Exercise:
When the line containing "100: (149, 61)" is found in the data below, copy it and each line after it through the line containing "142: (31, 37)", exactly and with no others.

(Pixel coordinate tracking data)

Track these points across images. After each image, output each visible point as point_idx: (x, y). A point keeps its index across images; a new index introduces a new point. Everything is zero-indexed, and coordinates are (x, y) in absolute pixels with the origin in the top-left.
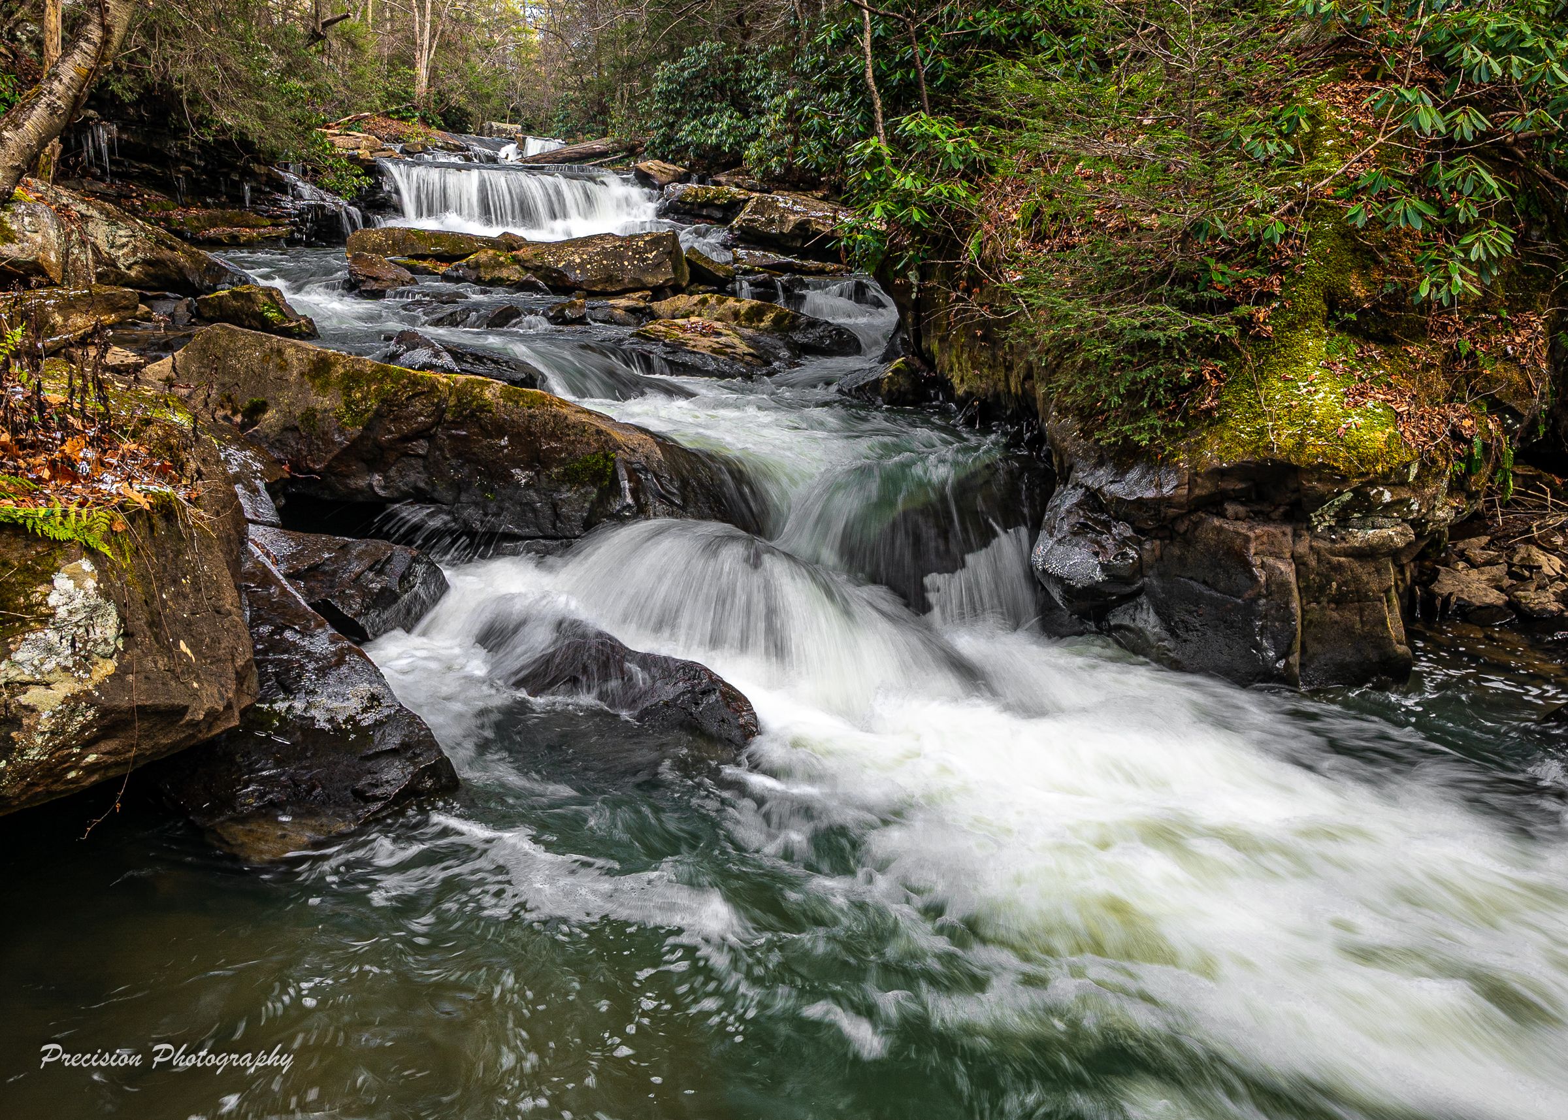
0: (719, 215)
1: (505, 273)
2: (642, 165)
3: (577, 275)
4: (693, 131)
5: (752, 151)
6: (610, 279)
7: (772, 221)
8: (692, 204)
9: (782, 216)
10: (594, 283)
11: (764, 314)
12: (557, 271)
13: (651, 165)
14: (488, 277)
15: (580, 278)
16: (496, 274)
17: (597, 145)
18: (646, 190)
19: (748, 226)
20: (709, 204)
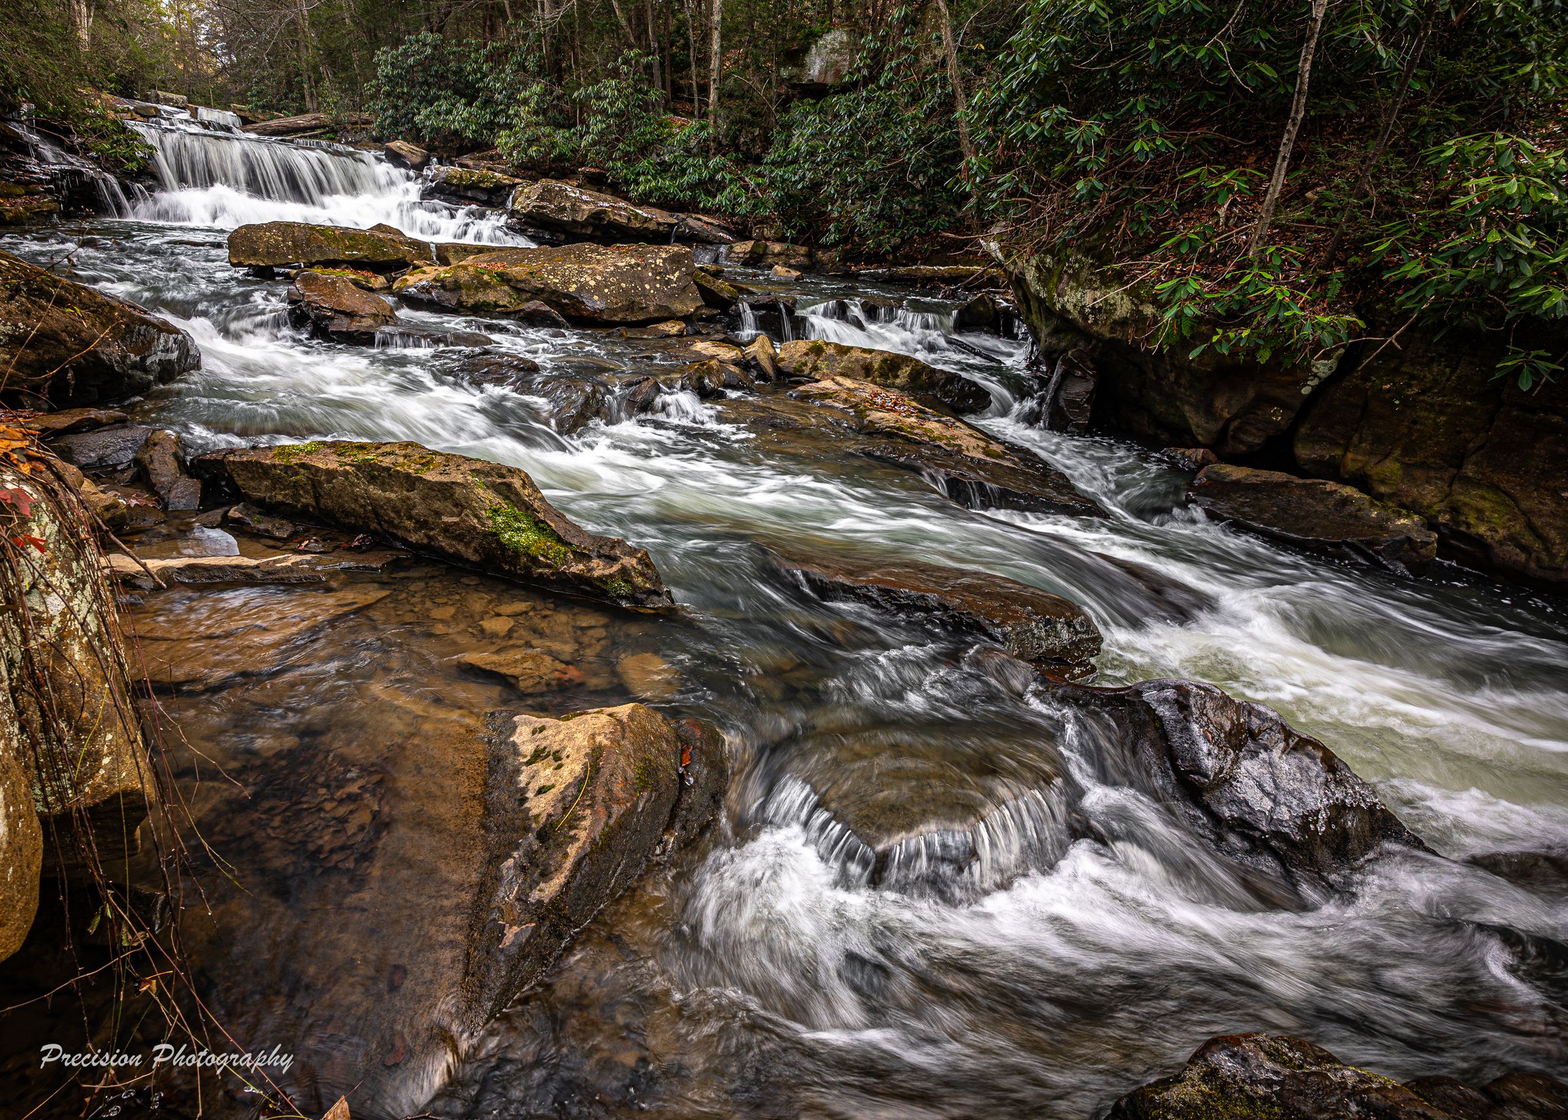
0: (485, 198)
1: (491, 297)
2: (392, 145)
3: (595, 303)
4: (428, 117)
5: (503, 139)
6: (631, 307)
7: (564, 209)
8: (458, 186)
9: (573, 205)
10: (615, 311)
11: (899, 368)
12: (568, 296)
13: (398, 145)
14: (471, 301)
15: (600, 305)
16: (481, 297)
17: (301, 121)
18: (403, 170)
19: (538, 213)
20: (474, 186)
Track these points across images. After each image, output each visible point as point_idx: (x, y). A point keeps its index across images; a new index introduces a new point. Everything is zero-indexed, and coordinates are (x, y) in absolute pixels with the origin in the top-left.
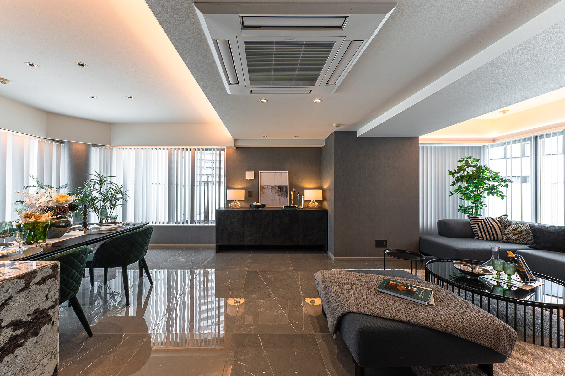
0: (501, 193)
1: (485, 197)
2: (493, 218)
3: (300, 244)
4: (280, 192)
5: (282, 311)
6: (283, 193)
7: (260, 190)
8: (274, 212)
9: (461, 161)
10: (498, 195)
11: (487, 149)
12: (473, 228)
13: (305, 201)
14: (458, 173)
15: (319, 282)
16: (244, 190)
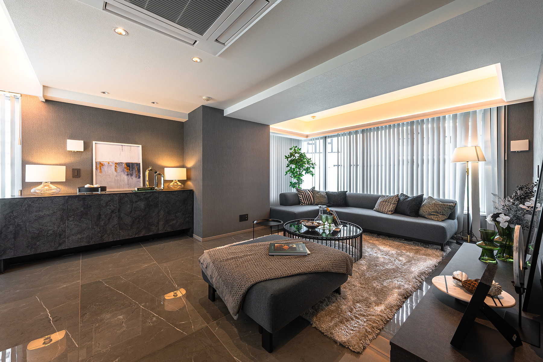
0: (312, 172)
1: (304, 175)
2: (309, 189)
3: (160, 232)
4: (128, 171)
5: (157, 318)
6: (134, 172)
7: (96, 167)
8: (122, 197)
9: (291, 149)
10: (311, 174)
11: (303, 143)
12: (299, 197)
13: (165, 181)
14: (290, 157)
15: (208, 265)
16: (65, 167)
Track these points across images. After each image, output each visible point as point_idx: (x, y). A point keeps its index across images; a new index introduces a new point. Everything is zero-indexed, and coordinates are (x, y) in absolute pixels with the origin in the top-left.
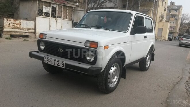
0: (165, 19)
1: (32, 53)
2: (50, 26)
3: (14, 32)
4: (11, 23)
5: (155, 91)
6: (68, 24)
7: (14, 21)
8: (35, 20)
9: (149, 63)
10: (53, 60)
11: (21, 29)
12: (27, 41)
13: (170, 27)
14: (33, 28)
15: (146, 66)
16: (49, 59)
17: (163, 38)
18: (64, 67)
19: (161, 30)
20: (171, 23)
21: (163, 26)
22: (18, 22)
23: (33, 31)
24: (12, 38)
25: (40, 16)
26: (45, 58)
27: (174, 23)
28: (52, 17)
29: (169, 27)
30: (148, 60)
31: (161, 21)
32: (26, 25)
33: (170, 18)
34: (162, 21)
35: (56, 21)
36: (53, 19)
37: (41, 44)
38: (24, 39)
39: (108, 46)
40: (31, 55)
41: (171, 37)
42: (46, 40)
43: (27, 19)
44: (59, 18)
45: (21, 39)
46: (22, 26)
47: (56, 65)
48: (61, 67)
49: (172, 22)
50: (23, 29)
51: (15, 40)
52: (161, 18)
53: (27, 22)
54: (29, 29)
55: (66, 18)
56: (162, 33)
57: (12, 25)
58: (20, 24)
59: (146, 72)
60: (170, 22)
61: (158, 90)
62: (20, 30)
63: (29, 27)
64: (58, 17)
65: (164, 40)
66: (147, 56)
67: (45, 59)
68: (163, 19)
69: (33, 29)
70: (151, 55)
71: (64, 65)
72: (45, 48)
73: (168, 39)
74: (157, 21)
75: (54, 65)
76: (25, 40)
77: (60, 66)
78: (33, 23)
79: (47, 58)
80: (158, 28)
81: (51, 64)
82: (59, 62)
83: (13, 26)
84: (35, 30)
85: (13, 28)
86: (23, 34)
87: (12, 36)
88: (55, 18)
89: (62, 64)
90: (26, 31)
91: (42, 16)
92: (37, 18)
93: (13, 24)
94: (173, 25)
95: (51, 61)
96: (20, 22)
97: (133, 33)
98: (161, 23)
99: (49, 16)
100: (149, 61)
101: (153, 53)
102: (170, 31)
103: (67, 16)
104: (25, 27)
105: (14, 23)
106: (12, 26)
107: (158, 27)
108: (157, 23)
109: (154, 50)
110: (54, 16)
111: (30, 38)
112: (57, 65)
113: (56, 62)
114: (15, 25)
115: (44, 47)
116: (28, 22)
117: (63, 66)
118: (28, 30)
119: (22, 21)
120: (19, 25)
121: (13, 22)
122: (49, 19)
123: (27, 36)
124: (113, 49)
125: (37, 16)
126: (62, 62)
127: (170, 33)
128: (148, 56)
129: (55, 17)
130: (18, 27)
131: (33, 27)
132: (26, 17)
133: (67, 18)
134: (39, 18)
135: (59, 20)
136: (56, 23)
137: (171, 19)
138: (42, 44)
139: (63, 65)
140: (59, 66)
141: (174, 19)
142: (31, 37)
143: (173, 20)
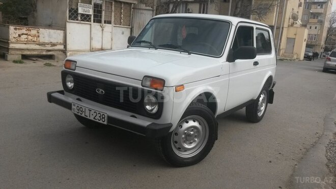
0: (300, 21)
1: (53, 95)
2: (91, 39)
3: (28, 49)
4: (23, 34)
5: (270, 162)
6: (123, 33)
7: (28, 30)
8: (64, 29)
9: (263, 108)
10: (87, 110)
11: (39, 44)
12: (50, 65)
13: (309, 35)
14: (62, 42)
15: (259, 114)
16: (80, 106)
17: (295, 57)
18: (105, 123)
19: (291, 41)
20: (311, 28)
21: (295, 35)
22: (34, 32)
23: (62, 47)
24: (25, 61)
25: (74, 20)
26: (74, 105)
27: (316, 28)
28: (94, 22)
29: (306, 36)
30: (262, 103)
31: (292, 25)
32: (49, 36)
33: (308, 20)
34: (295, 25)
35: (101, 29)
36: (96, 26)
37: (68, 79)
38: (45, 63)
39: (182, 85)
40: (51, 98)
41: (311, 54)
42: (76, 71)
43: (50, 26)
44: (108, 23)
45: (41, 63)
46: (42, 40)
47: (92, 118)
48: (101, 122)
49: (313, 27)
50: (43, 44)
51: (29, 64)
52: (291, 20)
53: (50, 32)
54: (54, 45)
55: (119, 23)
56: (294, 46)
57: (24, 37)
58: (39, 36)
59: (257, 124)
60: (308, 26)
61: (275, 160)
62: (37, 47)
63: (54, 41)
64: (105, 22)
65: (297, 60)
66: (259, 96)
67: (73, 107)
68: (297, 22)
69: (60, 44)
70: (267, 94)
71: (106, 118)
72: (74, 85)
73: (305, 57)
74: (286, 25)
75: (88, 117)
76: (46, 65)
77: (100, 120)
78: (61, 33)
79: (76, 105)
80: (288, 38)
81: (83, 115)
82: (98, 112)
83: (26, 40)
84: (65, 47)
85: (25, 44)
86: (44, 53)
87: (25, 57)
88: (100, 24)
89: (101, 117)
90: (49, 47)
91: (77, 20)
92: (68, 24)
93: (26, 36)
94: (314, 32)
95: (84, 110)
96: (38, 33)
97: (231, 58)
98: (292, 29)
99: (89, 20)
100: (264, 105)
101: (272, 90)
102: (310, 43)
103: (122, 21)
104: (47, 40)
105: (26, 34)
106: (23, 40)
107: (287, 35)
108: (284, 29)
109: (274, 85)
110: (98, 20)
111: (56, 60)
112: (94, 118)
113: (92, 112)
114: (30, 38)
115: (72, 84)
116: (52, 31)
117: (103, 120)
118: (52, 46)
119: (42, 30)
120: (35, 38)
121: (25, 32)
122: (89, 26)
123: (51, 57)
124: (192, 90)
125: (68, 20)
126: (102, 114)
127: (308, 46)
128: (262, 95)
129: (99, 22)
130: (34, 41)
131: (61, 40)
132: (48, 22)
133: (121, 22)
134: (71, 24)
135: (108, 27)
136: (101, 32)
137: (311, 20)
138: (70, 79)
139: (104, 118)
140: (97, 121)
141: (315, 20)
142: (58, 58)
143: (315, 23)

Task solution:
100: (149, 61)
101: (153, 53)
102: (170, 31)
103: (67, 16)
104: (25, 27)
105: (14, 23)
106: (12, 26)
107: (158, 27)
108: (157, 23)
109: (154, 50)
110: (54, 16)
111: (30, 38)
112: (57, 65)
113: (56, 62)
114: (15, 25)
115: (44, 47)
116: (28, 22)
117: (63, 66)
118: (28, 30)
119: (22, 21)
120: (19, 25)
121: (13, 22)
122: (49, 19)
123: (27, 36)
124: (113, 49)
125: (37, 16)
126: (62, 62)
127: (170, 33)
128: (148, 56)
129: (55, 17)
130: (18, 27)
131: (33, 27)
132: (26, 17)
133: (67, 18)
134: (39, 18)
135: (59, 20)
136: (56, 23)
137: (171, 19)
138: (42, 44)
139: (63, 65)
140: (59, 66)
141: (174, 19)
142: (31, 37)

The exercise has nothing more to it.